= Marianne Willmann =

German singer (1768–1813)

Marianne Willmann (née Anna Maria Antonetta de Tribolet; 17 February 1768 – 21 April 1813) was a German operatic soprano. She was one of a family of musicians.

==Life==
Marianne was born in Paderborn in 1768, the daughter of a professor of French at the University of Bonn. She did not belong to the Court music of Bonn, but sang in the opera, her first recorded appearance being in November 1790.

She married in 1793 Ignaz Willmann (1739–1815), a musician, who played flute, violin and cello. She was his second wife, becoming stepmother to Maximilian, Walburga and Magdalena Willmann. Their daughter Caroline, an opera singer, was born in 1796.

Marianne accompanied Ignaz and Magdalena to Venice in 1793; she sang in Graz the next year, and in 1795 made her first appearance in Vienna, in Ignaz Umlauf's Die Schöne Schusterin, and "greatly pleased". In Hamburg (20 September to 4 October 1801) she sang to crowded houses, departing from the city, wrote the correspondent of the Allgemeine musikalische Zeitung, "delighted with her extraordinary reception and emoluments."

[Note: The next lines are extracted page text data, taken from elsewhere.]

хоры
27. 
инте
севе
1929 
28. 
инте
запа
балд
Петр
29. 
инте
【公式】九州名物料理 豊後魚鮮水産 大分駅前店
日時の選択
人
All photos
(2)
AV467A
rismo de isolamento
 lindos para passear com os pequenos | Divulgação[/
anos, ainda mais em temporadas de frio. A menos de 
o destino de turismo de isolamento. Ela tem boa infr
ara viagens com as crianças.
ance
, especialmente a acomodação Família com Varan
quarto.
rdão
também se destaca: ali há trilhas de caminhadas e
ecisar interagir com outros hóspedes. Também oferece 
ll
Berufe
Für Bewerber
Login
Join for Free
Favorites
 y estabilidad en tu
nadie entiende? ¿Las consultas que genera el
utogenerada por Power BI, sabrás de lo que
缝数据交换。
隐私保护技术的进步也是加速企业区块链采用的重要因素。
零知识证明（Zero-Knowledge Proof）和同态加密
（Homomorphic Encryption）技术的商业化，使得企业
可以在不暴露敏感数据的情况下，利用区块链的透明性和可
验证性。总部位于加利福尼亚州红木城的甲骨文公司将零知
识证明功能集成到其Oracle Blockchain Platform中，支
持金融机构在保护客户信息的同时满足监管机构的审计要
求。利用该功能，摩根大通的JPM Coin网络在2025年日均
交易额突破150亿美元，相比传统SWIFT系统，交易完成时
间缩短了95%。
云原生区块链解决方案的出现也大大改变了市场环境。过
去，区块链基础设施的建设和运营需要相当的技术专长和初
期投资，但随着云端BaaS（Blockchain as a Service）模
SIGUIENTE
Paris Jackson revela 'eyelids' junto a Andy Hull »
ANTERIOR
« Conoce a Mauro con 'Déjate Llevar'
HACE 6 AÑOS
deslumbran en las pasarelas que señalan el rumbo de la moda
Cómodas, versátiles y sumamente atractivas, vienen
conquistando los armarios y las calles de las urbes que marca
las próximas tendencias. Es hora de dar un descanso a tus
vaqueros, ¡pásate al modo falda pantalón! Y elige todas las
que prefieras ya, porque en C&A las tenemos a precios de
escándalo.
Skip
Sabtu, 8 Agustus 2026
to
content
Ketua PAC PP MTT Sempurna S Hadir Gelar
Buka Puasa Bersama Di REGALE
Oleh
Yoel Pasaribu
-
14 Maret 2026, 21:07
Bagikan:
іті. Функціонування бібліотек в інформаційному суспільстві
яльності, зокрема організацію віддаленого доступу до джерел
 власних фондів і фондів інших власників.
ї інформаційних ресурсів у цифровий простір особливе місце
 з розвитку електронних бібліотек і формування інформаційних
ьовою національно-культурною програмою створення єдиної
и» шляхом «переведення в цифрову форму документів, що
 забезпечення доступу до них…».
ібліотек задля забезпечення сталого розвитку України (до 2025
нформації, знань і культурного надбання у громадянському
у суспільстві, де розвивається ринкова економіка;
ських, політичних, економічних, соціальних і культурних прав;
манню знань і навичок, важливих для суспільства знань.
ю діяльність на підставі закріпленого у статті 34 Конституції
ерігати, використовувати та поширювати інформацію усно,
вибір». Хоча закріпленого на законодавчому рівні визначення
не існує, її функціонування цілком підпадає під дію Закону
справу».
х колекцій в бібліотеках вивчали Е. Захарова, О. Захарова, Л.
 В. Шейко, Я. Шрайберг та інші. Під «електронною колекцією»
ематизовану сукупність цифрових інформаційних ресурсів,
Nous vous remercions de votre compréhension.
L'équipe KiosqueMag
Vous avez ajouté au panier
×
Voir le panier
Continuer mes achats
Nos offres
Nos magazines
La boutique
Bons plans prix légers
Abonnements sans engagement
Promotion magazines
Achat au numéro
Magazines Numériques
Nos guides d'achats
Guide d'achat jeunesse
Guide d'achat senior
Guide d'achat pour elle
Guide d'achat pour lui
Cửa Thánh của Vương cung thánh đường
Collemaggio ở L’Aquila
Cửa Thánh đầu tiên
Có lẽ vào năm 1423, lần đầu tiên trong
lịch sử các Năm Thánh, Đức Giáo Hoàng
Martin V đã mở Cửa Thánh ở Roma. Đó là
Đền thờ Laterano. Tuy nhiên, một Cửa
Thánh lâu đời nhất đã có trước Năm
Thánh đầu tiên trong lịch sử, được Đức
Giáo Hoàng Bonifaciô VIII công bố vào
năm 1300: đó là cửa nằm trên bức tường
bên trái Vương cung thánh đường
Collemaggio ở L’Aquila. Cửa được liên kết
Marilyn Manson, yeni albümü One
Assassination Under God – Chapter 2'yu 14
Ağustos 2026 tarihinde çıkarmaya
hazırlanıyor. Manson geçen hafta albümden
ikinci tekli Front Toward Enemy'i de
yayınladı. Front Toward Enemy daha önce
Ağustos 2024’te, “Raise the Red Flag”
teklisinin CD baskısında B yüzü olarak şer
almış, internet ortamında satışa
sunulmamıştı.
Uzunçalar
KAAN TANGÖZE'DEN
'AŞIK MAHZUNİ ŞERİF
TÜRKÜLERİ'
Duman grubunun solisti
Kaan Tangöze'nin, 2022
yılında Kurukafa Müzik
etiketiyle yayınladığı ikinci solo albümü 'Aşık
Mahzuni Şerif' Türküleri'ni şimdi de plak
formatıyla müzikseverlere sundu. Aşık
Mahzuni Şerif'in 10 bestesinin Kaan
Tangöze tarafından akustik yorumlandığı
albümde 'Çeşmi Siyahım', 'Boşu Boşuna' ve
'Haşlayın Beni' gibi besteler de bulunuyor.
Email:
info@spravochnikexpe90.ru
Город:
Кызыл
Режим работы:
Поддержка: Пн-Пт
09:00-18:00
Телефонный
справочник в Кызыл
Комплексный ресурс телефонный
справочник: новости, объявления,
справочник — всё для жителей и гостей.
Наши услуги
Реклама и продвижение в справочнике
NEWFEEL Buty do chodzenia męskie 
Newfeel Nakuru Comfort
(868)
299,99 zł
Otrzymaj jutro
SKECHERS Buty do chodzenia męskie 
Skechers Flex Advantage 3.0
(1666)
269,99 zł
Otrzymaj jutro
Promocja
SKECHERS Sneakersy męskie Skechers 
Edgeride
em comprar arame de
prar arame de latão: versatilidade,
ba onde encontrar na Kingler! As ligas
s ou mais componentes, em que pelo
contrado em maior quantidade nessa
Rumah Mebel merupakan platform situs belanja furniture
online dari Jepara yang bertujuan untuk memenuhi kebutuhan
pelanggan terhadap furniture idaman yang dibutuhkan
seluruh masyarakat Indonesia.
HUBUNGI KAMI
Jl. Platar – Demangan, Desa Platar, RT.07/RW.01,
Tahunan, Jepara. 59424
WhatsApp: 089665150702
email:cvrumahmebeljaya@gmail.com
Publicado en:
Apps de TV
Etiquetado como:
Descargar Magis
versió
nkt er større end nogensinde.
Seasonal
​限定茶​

In 1803 she sang at the Theater an der Wien in Vienna, and in July 1804 in Munich. She was next engaged for the Opera in Kassel. Upon the organisation of Jérôme Bonaparte's French Theatre there, she retired for a time, and sang only in concerts, including a concert for Ferdinand Ries in January 1811. In October and November of that year she was again in Munich, where she was a favourite, and returned to Munich in March 1812 to take part in a concert.

Marianne died in 1813 in Klosterneuburg. The correspondent of a Leipzig journal summed up her qualities thus: "A splendid execution, an imposing voice, practised skill and science in singing, distinguish her most favourably above many celebrities."